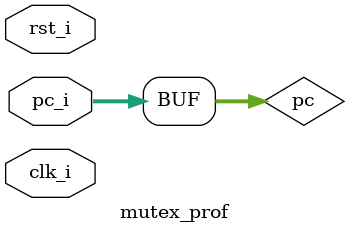
<source format=v>
`timescale 1ns / 1ps
`include "aquila_config.vh"

module mutex_prof
#(
    parameter CNT_BITS = 64,
    parameter XLEN     = 32
)(
    // system input
    input clk_i,
    input rst_i,
    
    // input
    input  [XLEN-1 : 0] pc_i   // we use the fetch stage pc
    
    //output, no ouput yet
    
    );
//==========================================================
// localparam
//
localparam [XLEN-1 : 0]
    mutex_init_s  = 32'h80002c24,
    mutex_init_e  = 32'h80002c88,
    mutex_take_s1 = 32'h80001168, // jal take
    mutex_take_s2 = 32'h80001068, // jal take
    mutex_take_e1 = 32'h8000116c, // lw
    mutex_take_e2 = 32'h8000106c, // lw
    mutex_give_s1 = 32'h80001190, // jal send
    mutex_give_s2 = 32'h80001090, // jal send
    mutex_give_e1 = 32'h80001194, // bgez
    mutex_give_e2 = 32'h80001094; // li
//
// end of localparam
//==========================================================
//==========================================================
// wires and registers
// 
wire [XLEN-1 : 0] pc;

wire enter_mutex_init, exit_mutex_init,
     enter_mutex_take, exit_mutex_take,
     enter_mutex_give, exit_mutex_give;
     
reg  in_mutex_init, in_mutex_take, in_mutex_give;

(* mark_debug = "true" *) reg [CNT_BITS-1 : 0]
     mutex_init_cnt, mutex_init_ltc,
     mutex_take_cnt, mutex_take_ltc,
     mutex_give_cnt, mutex_give_ltc;
//
// end of wires and registers
//==========================================================
//==========================================================
// wires and registers assign
// wires: pc
assign pc = pc_i;

// wires: entering and exiting signals
assign enter_mutex_init = (pc == mutex_init_s);
assign exit_mutex_init  = (pc == mutex_init_e);
assign enter_mutex_take = (pc == mutex_take_s1 | pc == mutex_take_s2);
assign exit_mutex_take  = (pc == mutex_take_e1 | pc == mutex_take_e2);
assign enter_mutex_give = (pc == mutex_give_s1 | pc == mutex_give_s2);
assign exit_mutex_give  = (pc == mutex_give_e1 | pc == mutex_give_e2);

// regs: in signals
// mutex init
always @(posedge clk_i)
begin
    if (rst_i) in_mutex_init <= 1'b0;
    else if (enter_mutex_init) in_mutex_init <=1'b1;
    else if (exit_mutex_init) in_mutex_init <= 1'b0;
    else in_mutex_init <= in_mutex_init;    
end

// mutex take
always @(posedge clk_i)
begin
    if (rst_i) in_mutex_take <= 1'b0;
    else if (enter_mutex_take) in_mutex_take <= 1'b1;
    else if (exit_mutex_take) in_mutex_take <= 1'b0;
    else in_mutex_take <= in_mutex_take;
end

// mutex give
always @(posedge clk_i)
begin
    if (rst_i) in_mutex_give <= 2'b00;
    else if (enter_mutex_give) in_mutex_give <= 1'b1;
    else if (exit_mutex_give) in_mutex_give <= 1'b0;
    else in_mutex_give <= in_mutex_give;
end

// regs: count and latency
// mutex init
always @(posedge clk_i)
begin
    if (rst_i) mutex_init_cnt <= 0;
    else if (enter_mutex_init & ~in_mutex_init)
        mutex_init_cnt <= mutex_init_cnt + 1;
    else mutex_init_cnt <= mutex_init_cnt; 
end

always @(posedge clk_i)
begin
    if (rst_i) mutex_init_ltc <= 0;
    else if (in_mutex_init)
        mutex_init_ltc <= mutex_init_ltc + 1;
    else mutex_init_ltc <= mutex_init_ltc;
end

// mutex take
always @(posedge clk_i)
begin
    if (rst_i) mutex_take_cnt <= 0;
    else if (enter_mutex_take & ~in_mutex_take)
        mutex_take_cnt <= mutex_take_cnt + 1;
    else mutex_take_cnt <= mutex_take_cnt; 
end

always @(posedge clk_i)
begin
    if (rst_i) mutex_take_ltc <= 0;
    else if (in_mutex_take)
        mutex_take_ltc <= mutex_take_ltc + 1;
    else mutex_take_ltc <= mutex_take_ltc;
end

// mutex give
always @(posedge clk_i)
begin
    if (rst_i) mutex_give_cnt <= 0;
    else if (enter_mutex_give & ~in_mutex_give)
        mutex_give_cnt <= mutex_give_cnt + 1;
    else mutex_give_cnt <= mutex_give_cnt; 
end

always @(posedge clk_i)
begin
    if (rst_i) mutex_give_ltc <= 0;
    else if (in_mutex_give)
        mutex_give_ltc <= mutex_give_ltc + 1;
    else mutex_give_ltc <= mutex_give_ltc;
end

endmodule

</source>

The problem: Line tally for "regs": say how many lines of the records above contain it, and give nothing but the number.

Result below: 2